At Odds with the World
But Shettles had other personality traits as well. He was socially awkward, kept odd hours, and virtually lived in his Columbia office furnished with a cot, a large fish tank, and a collection of clocks. He was married with seven children, but work often kept him from home. At the time, a medical student Arthur Caplan saw him as a “geeky guy in the lab who you didn’t hear much from;” fellow doctor Georgianna Jagiello “would see him in the hall … in his scrub greens, at all hours of the day and night,” but had no idea “what his clinical duties were.” Focused on his research, Shettles had little time for office politics, and rarely consulted with those hospital administrators who were supposed to supervise his work. The chairman of Shettles’ department, Raymond Vande Wiele, became so upset with Shettles’ disregard for proper procedure that he demoted him.

The First IVF Attempt
For all his eccentricities, Shettles was still the only man to recommend when Doris Del-Zio asked her doctor if there was any hope of getting pregnant after a series of failed tubal surgeries and attempts at artificial insemination. Shettles had become well known as the co-author of two books on reproduction (one called Your Baby’s Sex: Now You Can Choose ultimately sold more than a million copies). Magazine articles in the early 1970s with titles such as “The Test Tube Baby is Coming” presented Shettles as a man on the cusp of an amazing breakthrough. Now he was willing to try in vitro fertilization with Doris and see if it would work.

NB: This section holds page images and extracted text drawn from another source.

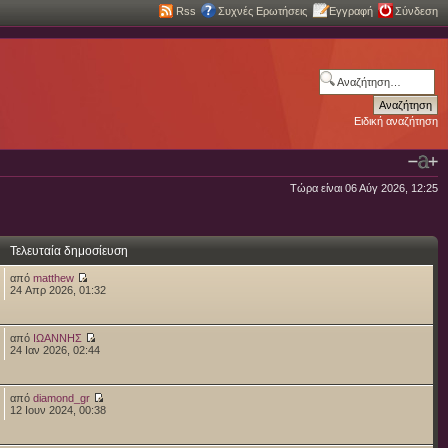
Rss
Συχνές Ερωτήσεις
Εγγραφή
Σύνδεση
Ειδική αναζήτηση
Τώρα είναι 06 Αύγ 2026, 12:25
Τελευταία δημοσίευση
από
matthew
24 Απρ 2026, 01:32
από
ΙΩΑΝΝΗΣ
24 Ιαν 2026, 02:44
από
diamond_gr
12 Ιουν 2024, 00:38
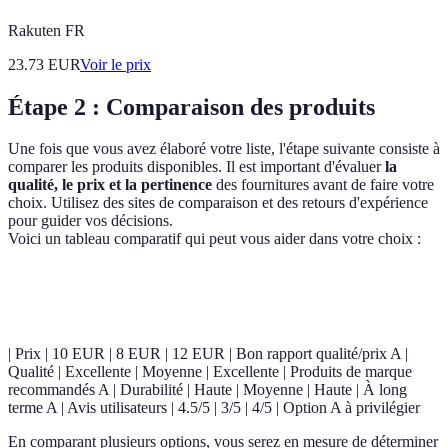
Rakuten FR
23.73
EUR
Voir le prix
Étape 2 : Comparaison des produits
Une fois que vous avez élaboré votre liste, l'étape suivante consiste à
comparer les produits disponibles. Il est important d'évaluer
la
qualité, le prix et la pertinence
des fournitures avant de faire votre
choix. Utilisez des sites de comparaison et des retours d'expérience
pour guider vos décisions.
Voici un tableau comparatif qui peut vous aider dans votre choix :
Critère
Option A
Option B
Option C
Verdict
| Prix | 10 EUR | 8 EUR | 12 EUR | Bon rapport qualité/prix A |
Qualité | Excellente | Moyenne | Excellente | Produits de marque
recommandés A | Durabilité | Haute | Moyenne | Haute | À long
terme A | Avis utilisateurs | 4.5/5 | 3/5 | 4/5 | Option A à privilégier
En comparant plusieurs options, vous serez en mesure de déterminer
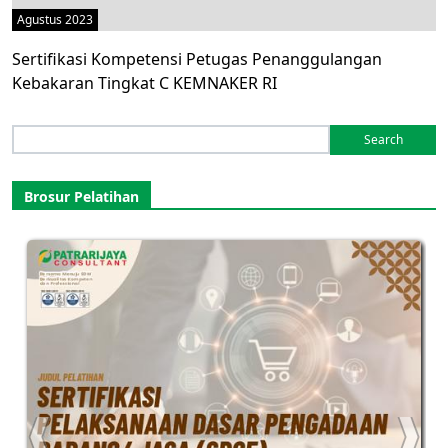
Agustus 2023
Sertifikasi Kompetensi Petugas Penanggulangan
Kebakaran Tingkat C KEMNAKER RI
Search
for:
Brosur Pelatihan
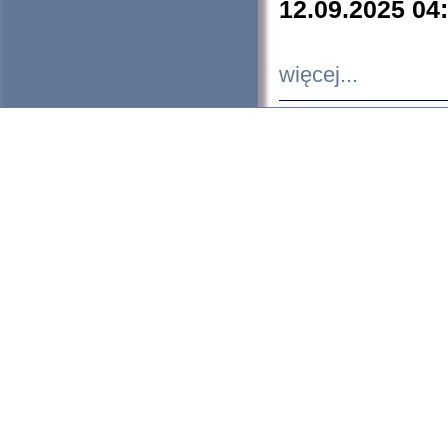
12.09.2025 04
więcej...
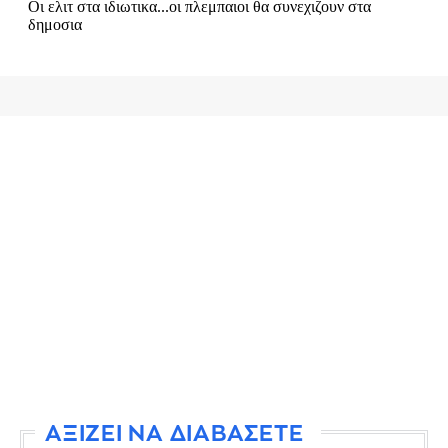
ΑΞΙΖΕΙ ΝΑ ΔΙΑΒΑΣΕΤΕ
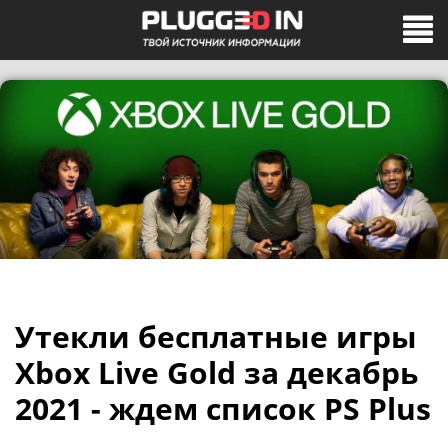
Утекли бесплатные игры
Xbox Live Gold за декабрь
2021 - ждем список PS Plus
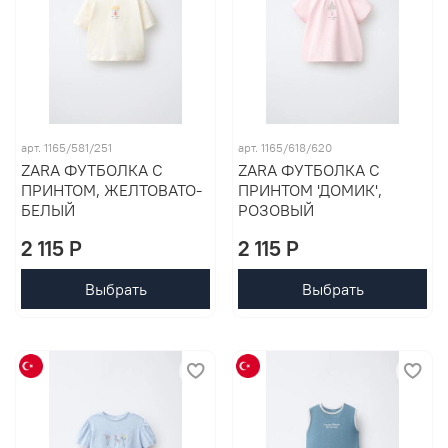
арт. 1165/581/251
арт. 1165/618/620
ZARA ФУТБОЛКА С
ZARA ФУТБОЛКА С
ПРИНТОМ, ЖЕЛТОВАТО-
ПРИНТОМ 'ДОМИК',
БЕЛЫЙ
РОЗОВЫЙ
2 115 P
2 115 P
Выбрать
Выбрать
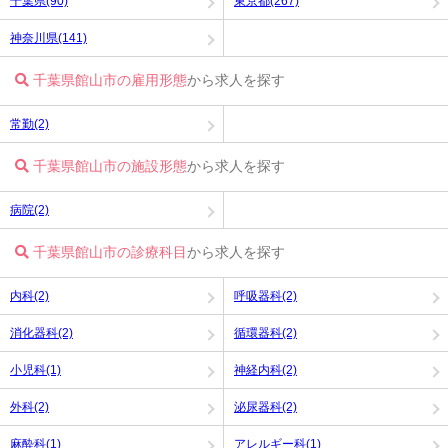
千葉県(90)
東京都(267)
神奈川県(141)
千葉県館山市の雇用形態
から求人を探す
常勤(2)
千葉県館山市の施設形態
から求人を探す
病院(2)
千葉県館山市の診療科目
から求人を探す
内科(2)
呼吸器科(2)
消化器科(2)
循環器科(2)
小児科(1)
神経内科(2)
外科(2)
泌尿器科(2)
麻酔科(1)
アレルギー科(1)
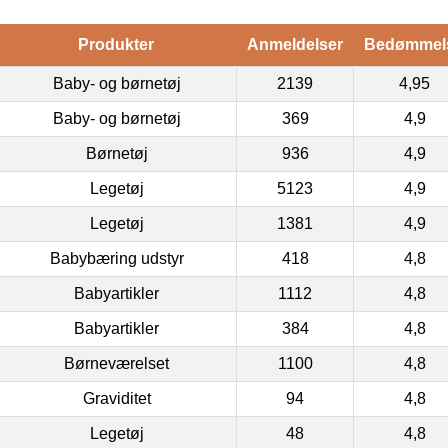
Produkter
Anmeldelser
Bedømmel
Baby- og børnetøj
2139
4,95
Baby- og børnetøj
369
4,9
Børnetøj
936
4,9
Legetøj
5123
4,9
Legetøj
1381
4,9
Babybæring udstyr
418
4,8
Babyartikler
1112
4,8
Babyartikler
384
4,8
Børneværelset
1100
4,8
Graviditet
94
4,8
Legetøj
48
4,8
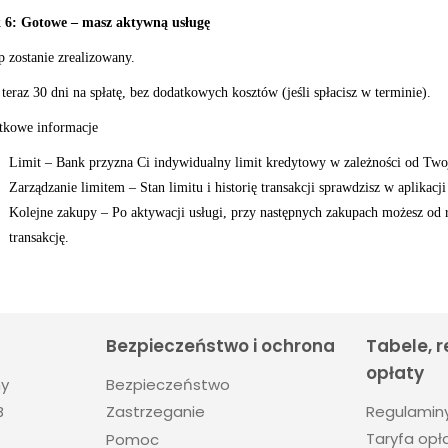
 6: Gotowe – masz aktywną usługę
 zostanie zrealizowany.
teraz 30 dni na spłatę, bez dodatkowych kosztów (jeśli spłacisz w terminie).
tkowe informacje
Limit – Bank przyzna Ci indywidualny limit kredytowy w zależności od Twoj
Zarządzanie limitem – Stan limitu i historię transakcji sprawdzisz w aplikac
Kolejne zakupy – Po aktywacji usługi, przy następnych zakupach możesz od r
transakcję.
Bezpieczeństwo i ochrona
Tabele, 
opłaty
ny
Bezpieczeństwo
Regulamin
B
Zastrzeganie
Taryfa opła
Pomoc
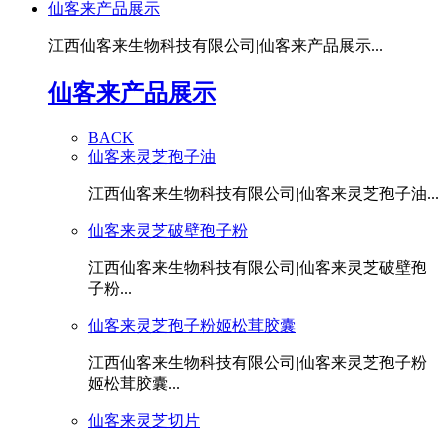
仙客来产品展示
江西仙客来生物科技有限公司|仙客来产品展示...
仙客来产品展示
BACK
仙客来灵芝孢子油
江西仙客来生物科技有限公司|仙客来灵芝孢子油...
仙客来灵芝破壁孢子粉
江西仙客来生物科技有限公司|仙客来灵芝破壁孢
子粉...
仙客来灵芝孢子粉姬松茸胶囊
江西仙客来生物科技有限公司|仙客来灵芝孢子粉
姬松茸胶囊...
仙客来灵芝切片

The attempt began on September 12, 1973, but Vande Wiele halted it before a fertilized egg could be implanted back into Doris. A month later, Shettles was forced to resign from Columbia-Presbyterian Hospital. Within a year, Doris and her husband John sued Vande Wiele and the hospital for “intentional infliction of emotional distress.”

Others Achieve IVF
By 1978, the world’s first test tube baby had been born, the result of work done in England, not the U.S. That event must have affected Shettles deeply. Shettles would later claim that in 1962 he had been responsible for a successful post-IVF pregnancy, but the assertion could never be substantiated. According to author Margaret Marsh, if there was a race between Shettles and British scientist Robert Edwards over who would have the first successful test tube baby, it was a race “Shettles was destined to lose.” Edwards and his collaborator Patrick Steptoe “may have been mavericks in a way, but they were careful mavericks who documented everything they did.” Shettles, by contrast, always worked alone and was never well organized.

Later Years
After leaving Columbia-Presbyterian, Landrum Shettles became head of obstetrics and gynecology at a hospital in Vermont, where his unorthodox research got him in trouble with administrators again. In 1981 Shettles moved to Las Vegas to help set up a human cloning clinic. The clinic quickly failed, but Shettles remained in Las Vegas for the next 20 years. He died in 2003, never having successfully shepherded a test tube baby into the world. Shettles was 93 years old.